Ik houd van de wind. Echt waar, ik
vind het heerlijk, een harde storm of een flinke tegenwind. Het zit in onze collectieve
beleving, als je ten minste net als mij, op het platteland geboren bent, dan
leef je met de wind. Vakantiegangers die hier komen fietsen wijs ik nog wel
eens op de fietsrichting, houd rekening met de wind; neem het grootste stuk om
het Slotermeer met de wind mee. Meestal is dat van Woudsend naar Sloten want op
mooie dagen komt de wind uit het Noorden.
Nu deelt diezelfde wind de Friezen
in tweeën. Met de komst van windmolenplannen is er een tweedeling. Voor of
tegen windenergie. Hoe moet je als volksvertegenwoordiger ooit een keuze maken?
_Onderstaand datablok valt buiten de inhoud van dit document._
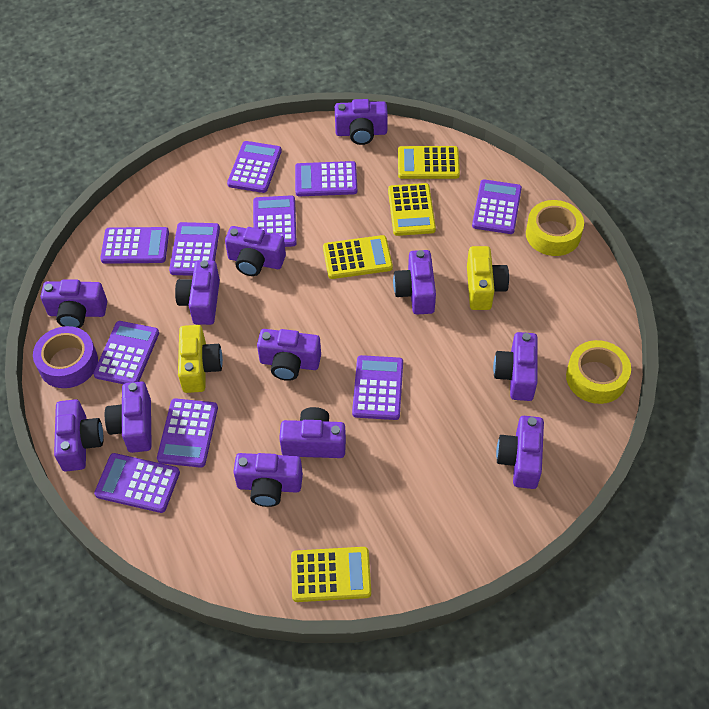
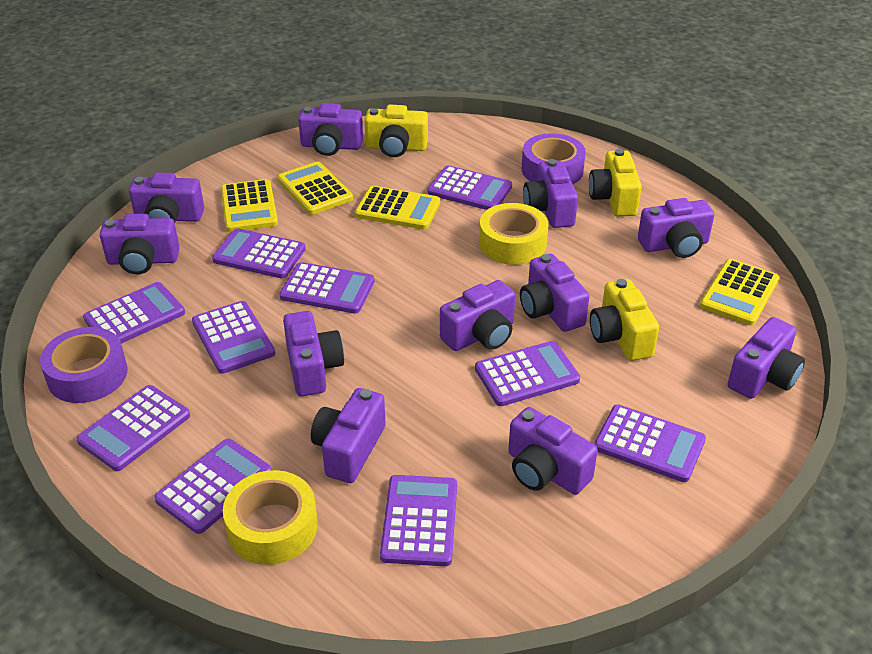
purple camera: [41,279,107,328] [54,399,104,472] [105,381,152,453] [175,260,220,325] [225,226,286,276] [233,453,303,507] [257,329,321,381] [279,407,346,458] [335,99,388,145] [393,250,436,314] [493,332,538,401] [496,416,544,489] = 12 -> [100,214,180,274] [129,172,204,223] [283,311,344,396] [298,103,363,156] [311,388,386,483] [440,280,515,351] [508,407,598,495] [520,254,590,332] [523,159,578,228] [638,198,714,258] [728,317,805,399] = 11
purple tape: [33,326,98,388] = 1 -> [40,327,128,403] [522,133,586,184] = 2
yellow camera: [178,325,223,393] [467,246,509,310] = 2 -> [365,105,428,157] [589,149,642,216] [590,279,659,361] = 3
Want je vertegenwoordigt het volk. Dat volk zijn wij met zijn allen en wat
willen wij als volk? We moeten eerst terug naar wat ons wél bindt. En dat is
heel basis, de elektriciteitsvoorziening. We willen allemaal elke dag stroom,
en het liefst geen beperking. We hebben elke dag elektriciteit nodig. We kunnen
niet een dag zonder, niet eens één uurtje. Moet je eens kijken wat er in je
vriezer gebeurt, je was wordt niet gewassen, je pc werkt niet, je kunt niet
eens koffie zetten, tv-kijken is er niet bij, we kunnen niet meer zonder
elektriciteit.
Nee zeggen tegen windmolens is te
begrijpen. We houden van Friesland, maar we zijn óók gewend aan de
elektriciteit die, zo lijkt het, voor eeuwig uit onze stopcontacten komt. Laten
we de discussie opnieuw beginnen met de eerste vraag die ons nog verbindt; we
hebben elektriciteit nodig, dat is het eerste feit. Laten we dan invullen wat
de beste optie is van energie leveren.